Tra le ricette delle antiche tradizioni invece si trovano i Pezzetti di puledro in pignata, il Polpo alla pignata gallipolina e infine il Polpo croccante alle spezie su purea di fave.
“Sono tutti piatti che nella loro semplicità – spiega Antonio Moscara – raccontano in modo veritiero il territorio, nello specifico quello salentino a sud di Lecce, molto legato alla terra, alle erbe di campo, ai prodotti dell’agricoltura, e che con il loro sapore ben marcato e il gusto deciso, le stesse tinte forti delle pietanze, accompagnano l’ospite in un viaggio immaginario verso il sud.
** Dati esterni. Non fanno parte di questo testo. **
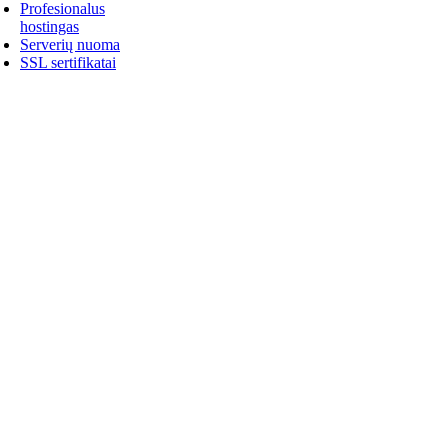
Profesionalus
hostingas
Serverių nuoma
SSL sertifikatai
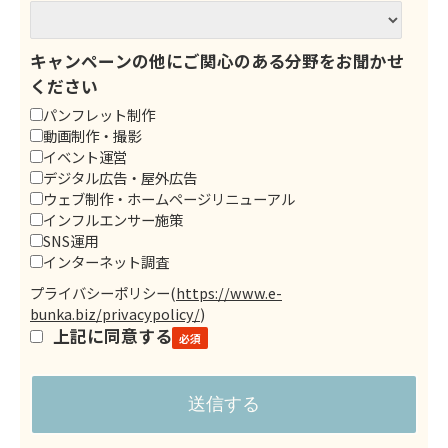
キャンペーンの他にご関心のある分野をお聞かせ
ください
パンフレット制作
動画制作・撮影
イベント運営
デジタル広告・屋外広告
ウェブ制作・ホームページリニューアル
インフルエンサー施策
SNS運用
インターネット調査
プライバシーポリシー
(
https://www.e-
bunka.biz/privacypolicy/
)
上記に同意する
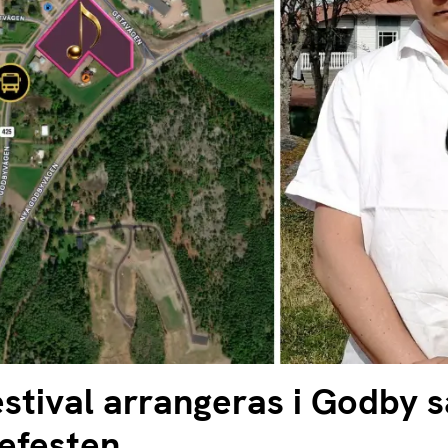
stival arrangeras i Godby s
efesten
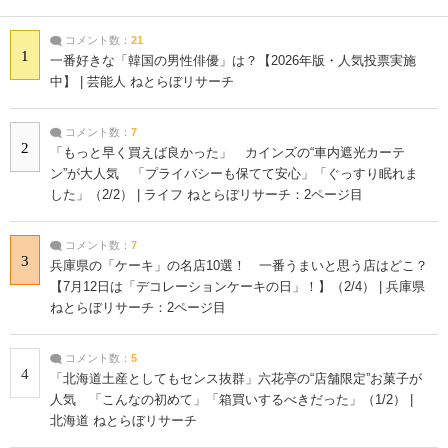
コメント数：
21
1
一番好きな「韓国の男性俳優」は？【2026年版・人気投票実施
中】 | 芸能人 ねとらぼリサーチ
コメント数：
7
2
「もっと早く買えば良かった」 カインズの“車内遮光カーテ
ン”が大人気 「プライバシーも保てて安心」「ぐっすり眠れま
した」（2/2） | ライフ ねとらぼリサーチ：2ページ目
コメント数：
7
3
兵庫県の「ケーキ」の名店10選！ 一番うまいと思う店はどこ？
【7月12日は「デコレーションケーキの日」！】（2/4） | 兵庫県
ねとらぼリサーチ：2ページ目
コメント数：
5
4
「北海道土産としてもセンス抜群」六花亭の“店舗限定”お菓子が
人気 「こんなの初めて」「箱買いするべきだった」（1/2） |
北海道 ねとらぼリサーチ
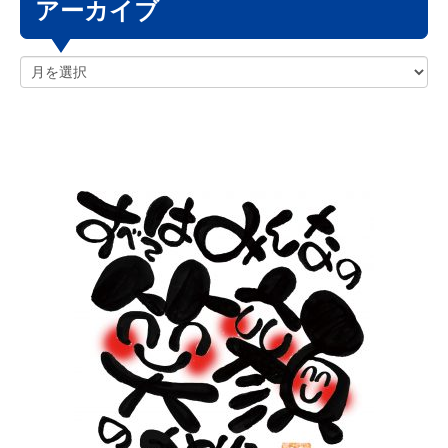
アーカイブ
Con un unico desiderio: fargli conoscere una cucina dalle radici millenarie, che va oltre le classiche orecchiette o fave e cicoria, accogliendo nella tradizione gli influssi della Grecìa e dei paesi arabi.
Il Salento è una terra viva e sensuale – conclude Moscara- a tratti eccessiva ma magica: la sua cucina, che ne è riflesso, ha saputo attraversare la notte dei tempi e giungere a noi pressoché immutata, ma si è anche aggiornata alle mode e ai ritmi di oggi, ecco perché tra i piatti di Charlie Brown ho scelto di inserire delle novità contemporanee”.